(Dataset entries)
————
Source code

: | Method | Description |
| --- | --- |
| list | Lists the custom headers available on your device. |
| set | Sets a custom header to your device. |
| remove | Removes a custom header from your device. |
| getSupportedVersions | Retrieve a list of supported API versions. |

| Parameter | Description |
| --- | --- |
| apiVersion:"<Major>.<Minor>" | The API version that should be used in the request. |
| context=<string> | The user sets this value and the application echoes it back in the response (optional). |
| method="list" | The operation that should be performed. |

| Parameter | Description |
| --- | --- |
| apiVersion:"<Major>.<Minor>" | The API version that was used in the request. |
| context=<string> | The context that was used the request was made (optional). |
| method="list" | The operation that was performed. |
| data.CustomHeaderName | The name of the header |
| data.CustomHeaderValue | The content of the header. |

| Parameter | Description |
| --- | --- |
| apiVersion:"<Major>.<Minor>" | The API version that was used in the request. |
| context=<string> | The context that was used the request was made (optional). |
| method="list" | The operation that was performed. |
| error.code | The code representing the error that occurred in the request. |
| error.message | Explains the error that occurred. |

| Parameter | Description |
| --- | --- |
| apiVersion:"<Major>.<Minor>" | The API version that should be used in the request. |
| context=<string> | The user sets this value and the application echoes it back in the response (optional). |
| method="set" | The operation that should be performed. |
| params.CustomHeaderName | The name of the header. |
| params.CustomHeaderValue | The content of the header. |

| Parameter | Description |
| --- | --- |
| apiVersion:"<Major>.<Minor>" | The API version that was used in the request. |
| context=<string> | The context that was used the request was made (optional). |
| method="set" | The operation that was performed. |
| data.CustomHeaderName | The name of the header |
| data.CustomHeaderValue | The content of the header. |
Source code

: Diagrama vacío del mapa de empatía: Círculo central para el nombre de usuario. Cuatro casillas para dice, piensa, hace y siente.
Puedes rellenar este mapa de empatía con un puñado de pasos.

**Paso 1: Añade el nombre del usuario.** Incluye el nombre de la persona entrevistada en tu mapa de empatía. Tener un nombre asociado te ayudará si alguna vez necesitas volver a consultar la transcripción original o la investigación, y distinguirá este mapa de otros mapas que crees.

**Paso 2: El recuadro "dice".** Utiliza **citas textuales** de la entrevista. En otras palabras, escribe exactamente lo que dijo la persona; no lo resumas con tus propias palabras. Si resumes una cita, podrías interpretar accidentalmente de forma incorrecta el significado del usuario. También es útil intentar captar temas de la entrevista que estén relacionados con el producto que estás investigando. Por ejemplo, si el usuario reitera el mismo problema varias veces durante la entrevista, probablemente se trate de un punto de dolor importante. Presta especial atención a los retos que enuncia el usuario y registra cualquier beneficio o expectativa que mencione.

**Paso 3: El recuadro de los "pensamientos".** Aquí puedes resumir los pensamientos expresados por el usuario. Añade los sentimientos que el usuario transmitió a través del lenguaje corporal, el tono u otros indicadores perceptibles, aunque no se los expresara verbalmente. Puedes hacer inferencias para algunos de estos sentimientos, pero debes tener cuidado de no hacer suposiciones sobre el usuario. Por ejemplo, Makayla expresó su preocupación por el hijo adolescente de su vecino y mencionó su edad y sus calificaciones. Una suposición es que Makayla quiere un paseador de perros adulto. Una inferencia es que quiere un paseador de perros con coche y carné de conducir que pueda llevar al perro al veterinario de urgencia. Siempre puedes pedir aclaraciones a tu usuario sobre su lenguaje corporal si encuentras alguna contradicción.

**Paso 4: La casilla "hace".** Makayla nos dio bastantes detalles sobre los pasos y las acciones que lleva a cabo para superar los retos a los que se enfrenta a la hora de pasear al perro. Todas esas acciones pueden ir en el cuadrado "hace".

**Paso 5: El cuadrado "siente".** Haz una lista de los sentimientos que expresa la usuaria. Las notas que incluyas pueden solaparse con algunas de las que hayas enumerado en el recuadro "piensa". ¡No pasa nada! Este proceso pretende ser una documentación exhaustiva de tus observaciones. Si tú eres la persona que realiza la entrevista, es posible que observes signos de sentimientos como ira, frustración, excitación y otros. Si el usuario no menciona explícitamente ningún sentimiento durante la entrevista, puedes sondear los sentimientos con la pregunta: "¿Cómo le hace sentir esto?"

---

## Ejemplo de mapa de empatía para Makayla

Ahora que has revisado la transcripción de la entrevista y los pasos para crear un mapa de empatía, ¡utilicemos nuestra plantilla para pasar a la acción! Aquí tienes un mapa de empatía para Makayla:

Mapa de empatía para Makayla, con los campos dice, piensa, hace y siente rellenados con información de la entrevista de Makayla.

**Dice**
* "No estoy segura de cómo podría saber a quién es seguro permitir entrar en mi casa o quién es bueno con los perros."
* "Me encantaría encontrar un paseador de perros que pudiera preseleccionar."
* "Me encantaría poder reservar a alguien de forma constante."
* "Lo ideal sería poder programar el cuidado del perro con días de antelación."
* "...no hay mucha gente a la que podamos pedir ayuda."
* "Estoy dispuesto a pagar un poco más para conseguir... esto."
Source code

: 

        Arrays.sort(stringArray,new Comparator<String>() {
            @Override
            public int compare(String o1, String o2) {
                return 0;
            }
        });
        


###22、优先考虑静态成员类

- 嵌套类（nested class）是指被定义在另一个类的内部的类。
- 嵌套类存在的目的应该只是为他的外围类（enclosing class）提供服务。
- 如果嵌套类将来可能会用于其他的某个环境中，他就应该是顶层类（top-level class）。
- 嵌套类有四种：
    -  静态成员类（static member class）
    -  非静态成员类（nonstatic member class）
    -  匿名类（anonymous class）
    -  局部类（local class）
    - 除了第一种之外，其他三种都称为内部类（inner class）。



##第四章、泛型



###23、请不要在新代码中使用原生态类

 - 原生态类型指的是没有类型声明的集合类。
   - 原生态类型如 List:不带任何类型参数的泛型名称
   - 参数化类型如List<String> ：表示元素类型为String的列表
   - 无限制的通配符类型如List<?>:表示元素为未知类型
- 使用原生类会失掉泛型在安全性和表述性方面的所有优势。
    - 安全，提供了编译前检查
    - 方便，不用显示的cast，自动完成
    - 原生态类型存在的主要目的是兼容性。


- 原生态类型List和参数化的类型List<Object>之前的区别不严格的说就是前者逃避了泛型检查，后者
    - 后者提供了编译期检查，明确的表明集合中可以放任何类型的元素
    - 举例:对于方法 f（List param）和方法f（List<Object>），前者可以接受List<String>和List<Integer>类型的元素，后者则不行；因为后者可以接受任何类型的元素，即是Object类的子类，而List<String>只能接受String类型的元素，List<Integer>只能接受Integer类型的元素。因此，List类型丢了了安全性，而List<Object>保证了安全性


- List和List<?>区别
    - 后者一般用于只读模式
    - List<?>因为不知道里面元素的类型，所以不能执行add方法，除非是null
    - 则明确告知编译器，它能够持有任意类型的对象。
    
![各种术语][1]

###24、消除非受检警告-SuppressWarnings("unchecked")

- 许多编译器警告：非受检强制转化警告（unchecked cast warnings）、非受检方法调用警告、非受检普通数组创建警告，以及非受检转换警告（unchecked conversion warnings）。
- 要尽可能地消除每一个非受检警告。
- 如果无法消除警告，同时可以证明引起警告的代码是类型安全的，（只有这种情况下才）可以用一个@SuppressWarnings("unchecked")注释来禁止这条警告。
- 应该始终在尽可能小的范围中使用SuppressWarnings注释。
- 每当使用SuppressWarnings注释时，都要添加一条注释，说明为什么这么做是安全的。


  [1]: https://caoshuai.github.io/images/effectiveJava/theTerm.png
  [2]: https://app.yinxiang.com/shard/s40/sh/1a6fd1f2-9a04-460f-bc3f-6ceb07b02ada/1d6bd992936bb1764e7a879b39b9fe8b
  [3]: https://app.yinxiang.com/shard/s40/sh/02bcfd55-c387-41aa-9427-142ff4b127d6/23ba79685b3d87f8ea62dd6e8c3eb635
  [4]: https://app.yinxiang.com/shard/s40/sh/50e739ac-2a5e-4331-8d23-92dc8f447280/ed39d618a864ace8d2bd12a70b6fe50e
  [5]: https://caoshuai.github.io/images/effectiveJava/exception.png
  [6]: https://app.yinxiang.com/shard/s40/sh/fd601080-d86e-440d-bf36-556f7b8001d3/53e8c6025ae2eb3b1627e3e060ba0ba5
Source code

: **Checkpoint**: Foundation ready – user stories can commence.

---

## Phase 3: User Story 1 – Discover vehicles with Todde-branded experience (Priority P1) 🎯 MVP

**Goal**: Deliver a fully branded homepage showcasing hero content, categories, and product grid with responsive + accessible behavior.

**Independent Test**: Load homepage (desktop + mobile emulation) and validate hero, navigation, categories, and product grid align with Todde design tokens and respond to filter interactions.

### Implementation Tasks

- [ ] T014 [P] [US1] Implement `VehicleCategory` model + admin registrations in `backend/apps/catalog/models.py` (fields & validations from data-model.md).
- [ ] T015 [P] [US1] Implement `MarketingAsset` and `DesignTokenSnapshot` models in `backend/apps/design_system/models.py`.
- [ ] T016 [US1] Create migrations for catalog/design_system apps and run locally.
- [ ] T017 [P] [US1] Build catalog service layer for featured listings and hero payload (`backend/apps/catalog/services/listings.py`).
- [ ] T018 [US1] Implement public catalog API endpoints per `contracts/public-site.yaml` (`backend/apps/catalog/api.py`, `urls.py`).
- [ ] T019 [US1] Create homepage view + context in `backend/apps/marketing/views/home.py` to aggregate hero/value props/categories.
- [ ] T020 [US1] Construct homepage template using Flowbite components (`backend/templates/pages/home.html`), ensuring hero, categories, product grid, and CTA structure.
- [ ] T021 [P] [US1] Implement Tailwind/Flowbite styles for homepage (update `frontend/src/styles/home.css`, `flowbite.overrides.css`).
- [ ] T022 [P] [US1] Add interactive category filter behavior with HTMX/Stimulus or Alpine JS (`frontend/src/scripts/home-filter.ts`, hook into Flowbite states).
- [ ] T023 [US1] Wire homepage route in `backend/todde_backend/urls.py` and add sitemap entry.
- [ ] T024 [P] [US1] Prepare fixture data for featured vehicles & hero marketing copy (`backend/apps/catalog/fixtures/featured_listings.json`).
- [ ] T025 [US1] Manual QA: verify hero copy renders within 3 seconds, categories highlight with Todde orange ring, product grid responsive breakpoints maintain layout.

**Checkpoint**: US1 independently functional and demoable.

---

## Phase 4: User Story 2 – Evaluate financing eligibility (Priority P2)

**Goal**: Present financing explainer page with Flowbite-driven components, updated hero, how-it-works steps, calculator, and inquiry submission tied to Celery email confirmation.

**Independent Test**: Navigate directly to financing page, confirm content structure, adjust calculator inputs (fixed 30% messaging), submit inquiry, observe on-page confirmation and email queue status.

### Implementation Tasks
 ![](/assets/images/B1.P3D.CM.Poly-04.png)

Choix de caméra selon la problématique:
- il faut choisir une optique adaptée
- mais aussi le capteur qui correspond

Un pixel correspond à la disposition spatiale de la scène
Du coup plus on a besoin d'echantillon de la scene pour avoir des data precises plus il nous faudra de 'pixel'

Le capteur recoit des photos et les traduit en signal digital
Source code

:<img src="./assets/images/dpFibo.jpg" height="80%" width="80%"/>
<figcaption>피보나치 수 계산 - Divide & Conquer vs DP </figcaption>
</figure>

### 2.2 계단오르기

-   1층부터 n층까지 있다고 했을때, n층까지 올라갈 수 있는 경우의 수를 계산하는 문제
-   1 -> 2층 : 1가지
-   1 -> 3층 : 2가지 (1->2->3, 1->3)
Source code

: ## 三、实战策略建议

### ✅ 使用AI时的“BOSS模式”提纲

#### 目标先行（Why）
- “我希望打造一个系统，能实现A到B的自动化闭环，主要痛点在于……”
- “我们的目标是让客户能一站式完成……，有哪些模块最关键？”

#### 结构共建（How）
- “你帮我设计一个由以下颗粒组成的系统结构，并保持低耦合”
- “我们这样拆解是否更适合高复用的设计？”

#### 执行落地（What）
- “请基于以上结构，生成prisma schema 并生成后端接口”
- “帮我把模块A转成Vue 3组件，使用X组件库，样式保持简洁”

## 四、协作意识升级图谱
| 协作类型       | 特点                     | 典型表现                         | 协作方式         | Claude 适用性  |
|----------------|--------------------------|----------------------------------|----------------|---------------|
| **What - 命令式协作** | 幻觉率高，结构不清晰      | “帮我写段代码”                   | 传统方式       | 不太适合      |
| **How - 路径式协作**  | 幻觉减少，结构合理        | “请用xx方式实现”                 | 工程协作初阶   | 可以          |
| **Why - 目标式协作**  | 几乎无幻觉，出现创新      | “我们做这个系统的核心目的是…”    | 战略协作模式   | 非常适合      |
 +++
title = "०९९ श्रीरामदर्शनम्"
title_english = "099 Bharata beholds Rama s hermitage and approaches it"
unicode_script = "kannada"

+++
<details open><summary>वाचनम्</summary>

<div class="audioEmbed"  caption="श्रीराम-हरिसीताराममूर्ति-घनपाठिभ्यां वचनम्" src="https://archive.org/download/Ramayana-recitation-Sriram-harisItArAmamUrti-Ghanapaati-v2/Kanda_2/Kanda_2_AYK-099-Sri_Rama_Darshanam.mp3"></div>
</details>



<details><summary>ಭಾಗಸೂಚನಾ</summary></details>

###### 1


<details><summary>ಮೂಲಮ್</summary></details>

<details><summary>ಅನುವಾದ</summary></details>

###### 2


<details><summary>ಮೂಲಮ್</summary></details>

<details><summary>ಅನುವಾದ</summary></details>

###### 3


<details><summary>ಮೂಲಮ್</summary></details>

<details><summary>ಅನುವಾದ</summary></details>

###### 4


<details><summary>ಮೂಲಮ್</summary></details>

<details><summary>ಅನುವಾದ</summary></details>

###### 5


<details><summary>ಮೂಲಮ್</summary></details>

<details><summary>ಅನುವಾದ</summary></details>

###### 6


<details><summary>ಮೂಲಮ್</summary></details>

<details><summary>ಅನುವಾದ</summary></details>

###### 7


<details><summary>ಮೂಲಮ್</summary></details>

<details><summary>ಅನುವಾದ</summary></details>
————
Return each line from the entries above that includes "images".

  [1]: https://caoshuai.github.io/images/effectiveJava/theTerm.png
  [5]: https://caoshuai.github.io/images/effectiveJava/exception.png
 ![](/assets/images/B1.P3D.CM.Poly-04.png)
:<img src="./assets/images/dpFibo.jpg" height="80%" width="80%"/>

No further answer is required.